▼

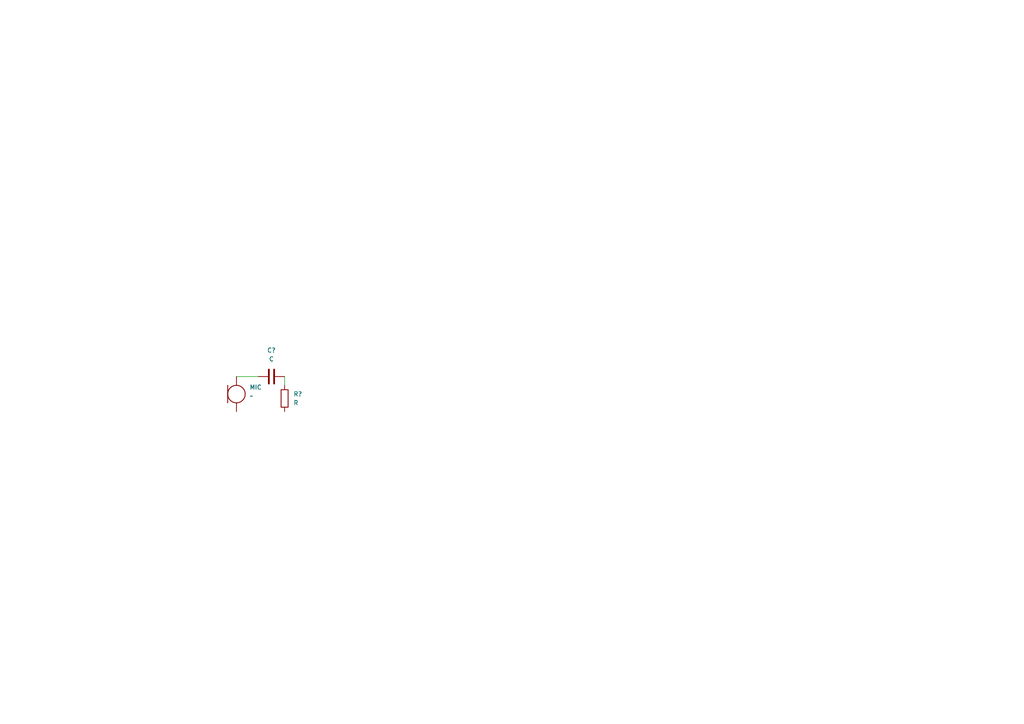
<source format=kicad_sch>
(kicad_sch
	(version 20231120)
	(generator "eeschema")
	(generator_version "8.0")
	(uuid "5fc5bc87-22e3-492c-965e-b4aeb4a4cd06")
	(paper "A4")
	
	(wire
		(pts
			(xy 82.55 111.76) (xy 82.55 109.22)
		)
		(stroke
			(width 0)
			(type default)
		)
		(uuid "7f91da86-eb0c-4b17-a743-361a66d3f2cd")
	)
	(wire
		(pts
			(xy 74.93 109.22) (xy 68.58 109.22)
		)
		(stroke
			(width 0)
			(type default)
		)
		(uuid "9ff8bae9-f2d4-4b23-b705-ab30a1b0e78a")
	)
	(symbol
		(lib_id "Device:C")
		(at 78.74 109.22 270)
		(unit 1)
		(exclude_from_sim no)
		(in_bom yes)
		(on_board yes)
		(dnp no)
		(fields_autoplaced yes)
		(uuid "1455c14d-e724-449c-b4a1-769a24995f96")
		(property "Reference" "C?"
			(at 78.74 101.6 90)
			(effects
				(font
					(size 1.27 1.27)
				)
			)
		)
		(property "Value" "C"
			(at 78.74 104.14 90)
			(effects
				(font
					(size 1.27 1.27)
				)
			)
		)
		(property "Footprint" ""
			(at 74.93 110.1852 0)
			(effects
				(font
					(size 1.27 1.27)
				)
				(hide yes)
			)
		)
		(property "Datasheet" "~"
			(at 78.74 109.22 0)
			(effects
				(font
					(size 1.27 1.27)
				)
				(hide yes)
			)
		)
		(property "Description" "Unpolarized capacitor"
			(at 78.74 109.22 0)
			(effects
				(font
					(size 1.27 1.27)
				)
				(hide yes)
			)
		)
		(pin "1"
			(uuid "7a9d5f66-816b-41a1-955b-0d12e90cf94b")
		)
		(pin "2"
			(uuid "1732c698-4ebe-4030-8bae-18aef4540291")
		)
		(instances
			(project ""
				(path "/5fc5bc87-22e3-492c-965e-b4aeb4a4cd06"
					(reference "C?")
					(unit 1)
				)
			)
		)
	)
	(symbol
		(lib_id "Device:Microphone")
		(at 68.58 114.3 0)
		(unit 1)
		(exclude_from_sim no)
		(in_bom yes)
		(on_board yes)
		(dnp no)
		(fields_autoplaced yes)
		(uuid "61d21b3b-7b70-4d9f-a510-f4c11cad9758")
		(property "Reference" "MIC"
			(at 72.39 112.3314 0)
			(effects
				(font
					(size 1.27 1.27)
				)
				(justify left)
			)
		)
		(property "Value" "~"
			(at 72.39 114.8714 0)
			(effects
				(font
					(size 1.27 1.27)
				)
				(justify left)
			)
		)
		(property "Footprint" ""
			(at 68.58 111.76 90)
			(effects
				(font
					(size 1.27 1.27)
				)
				(hide yes)
			)
		)
		(property "Datasheet" "~"
			(at 68.58 111.76 90)
			(effects
				(font
					(size 1.27 1.27)
				)
				(hide yes)
			)
		)
		(property "Description" "Microphone"
			(at 68.58 114.3 0)
			(effects
				(font
					(size 1.27 1.27)
				)
				(hide yes)
			)
		)
		(pin "1"
			(uuid "e590bc96-0d45-41a0-a6f6-0aa660e49c4b")
		)
		(pin "2"
			(uuid "07530343-ab52-4795-83ac-1a601622340e")
		)
		(instances
			(project ""
				(path "/5fc5bc87-22e3-492c-965e-b4aeb4a4cd06"
					(reference "MIC")
					(unit 1)
				)
			)
		)
	)
	(symbol
		(lib_id "Device:R")
		(at 82.55 115.57 0)
		(unit 1)
		(exclude_from_sim no)
		(in_bom yes)
		(on_board yes)
		(dnp no)
		(fields_autoplaced yes)
		(uuid "ad929284-3ff0-426e-8a21-2900d8a47915")
		(property "Reference" "R?"
			(at 85.09 114.2999 0)
			(effects
				(font
					(size 1.27 1.27)
				)
				(justify left)
			)
		)
		(property "Value" "R"
			(at 85.09 116.8399 0)
			(effects
				(font
					(size 1.27 1.27)
				)
				(justify left)
			)
		)
		(property "Footprint" ""
			(at 80.772 115.57 90)
			(effects
				(font
					(size 1.27 1.27)
				)
				(hide yes)
			)
		)
		(property "Datasheet" "~"
			(at 82.55 115.57 0)
			(effects
				(font
					(size 1.27 1.27)
				)
				(hide yes)
			)
		)
		(property "Description" "Resistor"
			(at 82.55 115.57 0)
			(effects
				(font
					(size 1.27 1.27)
				)
				(hide yes)
			)
		)
		(pin "1"
			(uuid "4abe026e-b7cc-499f-8fcc-d4bfd8b72e46")
		)
		(pin "2"
			(uuid "3170c205-593a-4ec2-b8ec-0f0d1d2dbb2e")
		)
		(instances
			(project ""
				(path "/5fc5bc87-22e3-492c-965e-b4aeb4a4cd06"
					(reference "R?")
					(unit 1)
				)
			)
		)
	)
	(sheet_instances
		(path "/"
			(page "1")
		)
	)
)

</source>
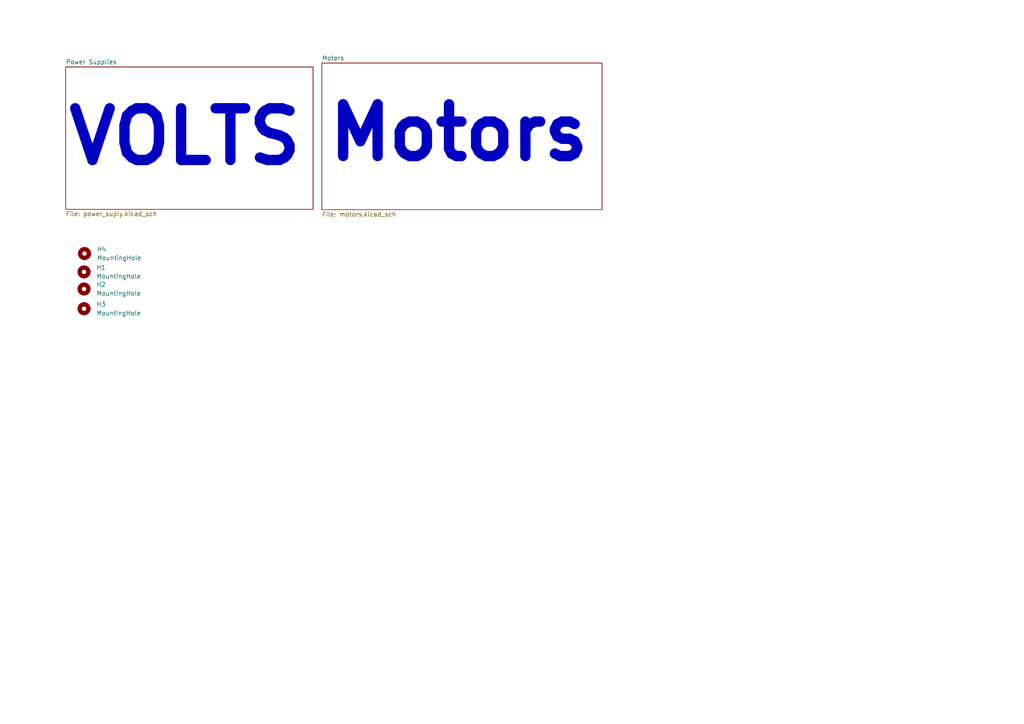
<source format=kicad_sch>
(kicad_sch (version 20230121) (generator eeschema)

  (uuid 5af65d2c-bfc9-444e-9e0e-de6b43a50f70)

  (paper "A4")

  


  (text "VOLTS\n" (at 18.415 48.641 0)
    (effects (font (size 15 15) (thickness 3) bold) (justify left bottom))
    (uuid 2f71bc65-528e-4801-8a76-ad90066176ca)
  )
  (text "Motors" (at 93.98 47.498 0)
    (effects (font (size 15 15) (thickness 3) bold) (justify left bottom))
    (uuid f59355af-b975-4d51-a83a-9c3ccdb3a628)
  )

  (symbol (lib_id "Mechanical:MountingHole") (at 24.384 89.535 0) (unit 1)
    (in_bom yes) (on_board yes) (dnp no) (fields_autoplaced)
    (uuid 0aa2948d-2403-42dc-9ca2-219faa15726b)
    (property "Reference" "H3" (at 27.94 88.265 0)
      (effects (font (size 1.27 1.27)) (justify left))
    )
    (property "Value" "MountingHole" (at 27.94 90.805 0)
      (effects (font (size 1.27 1.27)) (justify left))
    )
    (property "Footprint" "MountingHole:MountingHole_2.7mm_M2.5_DIN965_Pad" (at 24.384 89.535 0)
      (effects (font (size 1.27 1.27)) hide)
    )
    (property "Datasheet" "~" (at 24.384 89.535 0)
      (effects (font (size 1.27 1.27)) hide)
    )
    (instances
      (project "power_pcb"
        (path "/5af65d2c-bfc9-444e-9e0e-de6b43a50f70"
          (reference "H3") (unit 1)
        )
      )
    )
  )

  (symbol (lib_id "Mechanical:MountingHole") (at 24.384 83.82 0) (unit 1)
    (in_bom yes) (on_board yes) (dnp no) (fields_autoplaced)
    (uuid 0ba7c4f9-4e22-4777-8763-046a444fd45a)
    (property "Reference" "H2" (at 27.94 82.55 0)
      (effects (font (size 1.27 1.27)) (justify left))
    )
    (property "Value" "MountingHole" (at 27.94 85.09 0)
      (effects (font (size 1.27 1.27)) (justify left))
    )
    (property "Footprint" "MountingHole:MountingHole_2.7mm_M2.5_DIN965_Pad" (at 24.384 83.82 0)
      (effects (font (size 1.27 1.27)) hide)
    )
    (property "Datasheet" "~" (at 24.384 83.82 0)
      (effects (font (size 1.27 1.27)) hide)
    )
    (instances
      (project "power_pcb"
        (path "/5af65d2c-bfc9-444e-9e0e-de6b43a50f70"
          (reference "H2") (unit 1)
        )
      )
    )
  )

  (symbol (lib_id "Mechanical:MountingHole") (at 24.511 73.533 0) (unit 1)
    (in_bom yes) (on_board yes) (dnp no) (fields_autoplaced)
    (uuid 522496b0-34a4-424d-9343-b567ed8ff595)
    (property "Reference" "H4" (at 28.067 72.263 0)
      (effects (font (size 1.27 1.27)) (justify left))
    )
    (property "Value" "MountingHole" (at 28.067 74.803 0)
      (effects (font (size 1.27 1.27)) (justify left))
    )
    (property "Footprint" "MountingHole:MountingHole_2.7mm_M2.5_DIN965_Pad" (at 24.511 73.533 0)
      (effects (font (size 1.27 1.27)) hide)
    )
    (property "Datasheet" "~" (at 24.511 73.533 0)
      (effects (font (size 1.27 1.27)) hide)
    )
    (instances
      (project "power_pcb"
        (path "/5af65d2c-bfc9-444e-9e0e-de6b43a50f70"
          (reference "H4") (unit 1)
        )
      )
    )
  )

  (symbol (lib_id "Mechanical:MountingHole") (at 24.384 78.867 0) (unit 1)
    (in_bom yes) (on_board yes) (dnp no) (fields_autoplaced)
    (uuid c46af008-e680-4516-a8c1-96c4880ce579)
    (property "Reference" "H1" (at 27.94 77.597 0)
      (effects (font (size 1.27 1.27)) (justify left))
    )
    (property "Value" "MountingHole" (at 27.94 80.137 0)
      (effects (font (size 1.27 1.27)) (justify left))
    )
    (property "Footprint" "MountingHole:MountingHole_2.7mm_M2.5_DIN965_Pad" (at 24.384 78.867 0)
      (effects (font (size 1.27 1.27)) hide)
    )
    (property "Datasheet" "~" (at 24.384 78.867 0)
      (effects (font (size 1.27 1.27)) hide)
    )
    (instances
      (project "power_pcb"
        (path "/5af65d2c-bfc9-444e-9e0e-de6b43a50f70"
          (reference "H1") (unit 1)
        )
      )
    )
  )

  (sheet (at 93.345 18.288) (size 81.28 42.545) (fields_autoplaced)
    (stroke (width 0.1524) (type solid))
    (fill (color 0 0 0 0.0000))
    (uuid 471a5e04-d549-427e-8bb5-8a84e9e413d0)
    (property "Sheetname" "Motors" (at 93.345 17.5764 0)
      (effects (font (size 1.27 1.27)) (justify left bottom))
    )
    (property "Sheetfile" "motors.kicad_sch" (at 93.345 61.4176 0)
      (effects (font (size 1.27 1.27)) (justify left top))
    )
  )

  (sheet (at 19.05 19.431) (size 71.755 41.275) (fields_autoplaced)
    (stroke (width 0.1524) (type solid))
    (fill (color 0 0 0 0.0000))
    (uuid d5dffbbc-f0ec-4c66-af12-40ea050b2ce4)
    (property "Sheetname" "Power Supplies" (at 19.05 18.7194 0)
      (effects (font (size 1.27 1.27)) (justify left bottom))
    )
    (property "Sheetfile" "power_suply.kicad_sch" (at 19.05 61.2906 0)
      (effects (font (size 1.27 1.27)) (justify left top))
    )
  )

  (sheet_instances
    (path "/" (page "1"))
  )
)

</source>
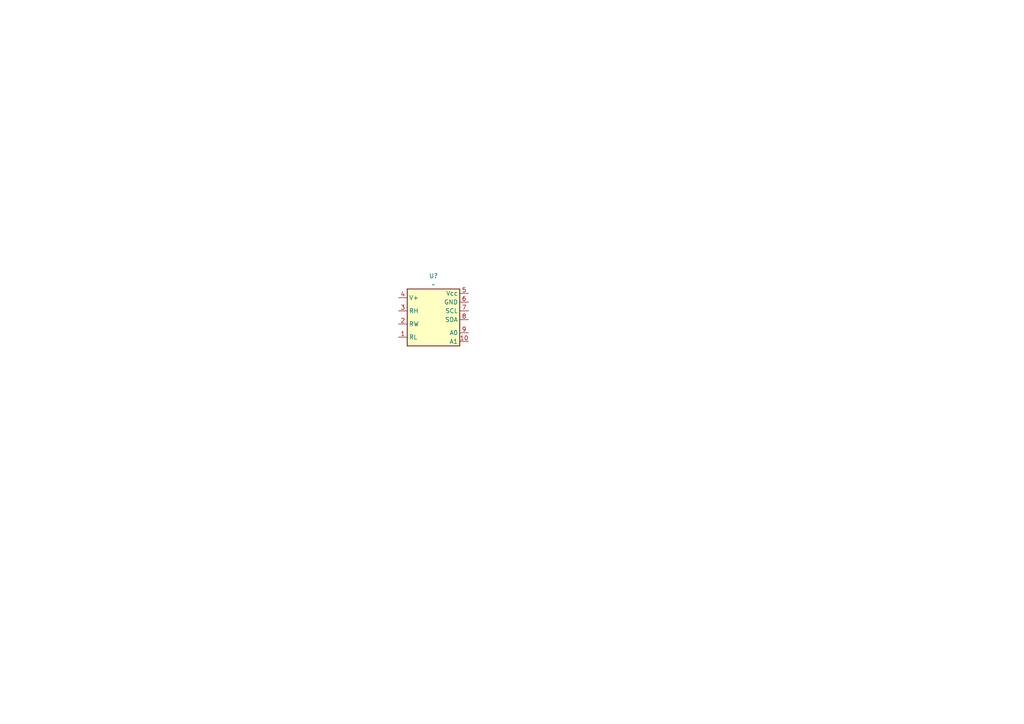
<source format=kicad_sch>
(kicad_sch
	(version 20231120)
	(generator "eeschema")
	(generator_version "8.0")
	(uuid "2f80edea-61ce-45d3-a462-88128fd3cfc6")
	(paper "A4")
	
	(symbol
		(lib_id "Device:DS3502")
		(at 125.73 88.9 0)
		(unit 1)
		(exclude_from_sim no)
		(in_bom yes)
		(on_board yes)
		(dnp no)
		(fields_autoplaced yes)
		(uuid "d408f925-23da-4342-b151-0d38ae9ce65a")
		(property "Reference" "U?"
			(at 125.73 80.01 0)
			(effects
				(font
					(size 1.27 1.27)
				)
			)
		)
		(property "Value" "~"
			(at 125.73 82.55 0)
			(effects
				(font
					(size 1.27 1.27)
				)
			)
		)
		(property "Footprint" ""
			(at 125.73 88.9 0)
			(effects
				(font
					(size 1.27 1.27)
				)
				(hide yes)
			)
		)
		(property "Datasheet" ""
			(at 125.73 88.9 0)
			(effects
				(font
					(size 1.27 1.27)
				)
				(hide yes)
			)
		)
		(property "Description" ""
			(at 125.73 88.9 0)
			(effects
				(font
					(size 1.27 1.27)
				)
				(hide yes)
			)
		)
		(pin "1"
			(uuid "3bb171a1-e1a9-461a-b2e7-a35c73db935d")
		)
		(pin "4"
			(uuid "0bdf5f47-0c66-456b-9d28-ca7a265bdecd")
		)
		(pin "2"
			(uuid "b67b7538-54a2-400c-a408-45d540eba366")
		)
		(pin "9"
			(uuid "184c07f0-d589-4616-b35e-10cae10df474")
		)
		(pin "3"
			(uuid "e096a612-5483-4139-a4a5-cc671ce31031")
		)
		(pin "5"
			(uuid "17d515a0-1bea-4d94-ace5-6e0d38154bda")
		)
		(pin "10"
			(uuid "4c5a05ab-629e-43ae-9763-0651fe7b7925")
		)
		(pin "7"
			(uuid "6eb0bcc1-8295-434b-8e44-aa4f02e6318e")
		)
		(pin "6"
			(uuid "ae9f6019-dcad-4a83-bf82-2b2a14fdb51b")
		)
		(pin "8"
			(uuid "3496610a-da17-484f-8863-2d06210477f2")
		)
		(instances
			(project ""
				(path "/2f80edea-61ce-45d3-a462-88128fd3cfc6"
					(reference "U?")
					(unit 1)
				)
			)
		)
	)
	(sheet_instances
		(path "/"
			(page "1")
		)
	)
)

</source>
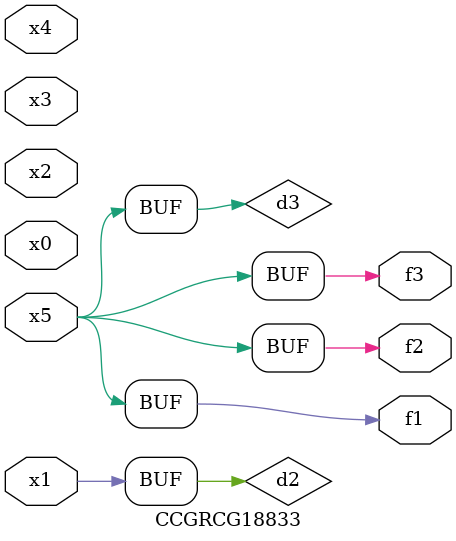
<source format=v>
module CCGRCG18833(
	input x0, x1, x2, x3, x4, x5,
	output f1, f2, f3
);

	wire d1, d2, d3;

	not (d1, x5);
	or (d2, x1);
	xnor (d3, d1);
	assign f1 = d3;
	assign f2 = d3;
	assign f3 = d3;
endmodule

</source>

▲

Of the lines above, copy each that contains "Microphone".

Result of the exercise:
		(lib_id "Device:Microphone")
		(property "Description" "Microphone"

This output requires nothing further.